── Ausgewählter Auszug ──

Mit den kriegerischen Ereignissen in der Ukraine wird zunehmend der Begriff des "gerechten Krieges" angesprochen. Was bedeutet dieses kriegstheoretische Konzept nach Clausewitz?
Ganz kurz geht das Konzept davon aus, dass ein Krieg gerecht sein kann, wenn er bestimmten Anforderungen genügt. Nun befinden wir uns in demokratischen Systemen, 200 Jahre nach Clausewitz, und wieder werden Konzepte von Krieg und Nationalstaaten des 19. Jahrhunderts bemüht. Die Voraussetzungen haben sich geändert: Wir haben es jetzt mit einer völlig anderen politischen und wirtschaftlichen Situation zu tun. Dennoch setzten rechte, konservative Politiker:innen auf die veralteten Nationalstaaten und die alte Logik.

───
── Bereitgestellte Angaben ──

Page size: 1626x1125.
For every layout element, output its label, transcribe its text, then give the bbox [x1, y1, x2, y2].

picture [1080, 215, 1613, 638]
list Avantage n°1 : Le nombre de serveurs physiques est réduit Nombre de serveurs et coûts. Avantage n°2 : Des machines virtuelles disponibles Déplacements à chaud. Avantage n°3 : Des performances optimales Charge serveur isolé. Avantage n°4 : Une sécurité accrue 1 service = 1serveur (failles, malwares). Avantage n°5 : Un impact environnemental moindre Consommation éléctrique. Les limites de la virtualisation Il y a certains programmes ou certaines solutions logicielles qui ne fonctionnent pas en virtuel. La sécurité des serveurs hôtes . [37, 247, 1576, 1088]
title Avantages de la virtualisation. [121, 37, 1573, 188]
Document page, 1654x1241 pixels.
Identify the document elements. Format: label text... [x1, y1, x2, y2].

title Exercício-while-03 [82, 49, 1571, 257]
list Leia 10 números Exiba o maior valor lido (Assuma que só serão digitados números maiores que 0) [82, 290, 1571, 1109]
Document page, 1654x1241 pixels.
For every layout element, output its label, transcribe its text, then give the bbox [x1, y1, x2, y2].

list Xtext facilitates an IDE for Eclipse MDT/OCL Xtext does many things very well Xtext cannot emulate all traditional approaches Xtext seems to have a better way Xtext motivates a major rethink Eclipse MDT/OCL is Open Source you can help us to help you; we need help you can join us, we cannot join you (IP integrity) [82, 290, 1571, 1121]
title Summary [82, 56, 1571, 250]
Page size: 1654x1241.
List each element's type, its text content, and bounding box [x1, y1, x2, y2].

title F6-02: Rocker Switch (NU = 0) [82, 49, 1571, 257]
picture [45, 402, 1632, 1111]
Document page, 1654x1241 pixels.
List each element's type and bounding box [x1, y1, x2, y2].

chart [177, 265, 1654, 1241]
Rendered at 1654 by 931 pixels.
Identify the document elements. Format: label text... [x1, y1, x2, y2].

───

_Übungsaufgaben_:
**1)** Schreiben Sie aus dem Auszug über den gerechten Krieg ein Stück wörtlich ab: Beginnen Sie bei den Worten „Mit den kriegerischen“ und hören Sie nach „die alte Logik.“ auf.
**2)** Wovon geht das Konzept des gerechten Krieges laut dem Auszug aus?
Die Datensätze stammen aus einer anderen Quelle.

_Die Lösungen_:
**1)**
Mit den kriegerischen Ereignissen in der Ukraine wird zunehmend der Begriff des "gerechten Krieges" angesprochen. Was bedeutet dieses kriegstheoretische Konzept nach Clausewitz?
Ganz kurz geht das Konzept davon aus, dass ein Krieg gerecht sein kann, wenn er bestimmten Anforderungen genügt. Nun befinden wir uns in demokratischen Systemen, 200 Jahre nach Clausewitz, und wieder werden Konzepte von Krieg und Nationalstaaten des 19. Jahrhunderts bemüht. Die Voraussetzungen haben sich geändert: Wir haben es jetzt mit einer völlig anderen politischen und wirtschaftlichen Situation zu tun. Dennoch setzten rechte, konservative Politiker:innen auf die veralteten Nationalstaaten und die alte Logik.

**2)** Davon, dass ein Krieg gerecht sein kann, wenn er bestimmten Anforderungen genügt.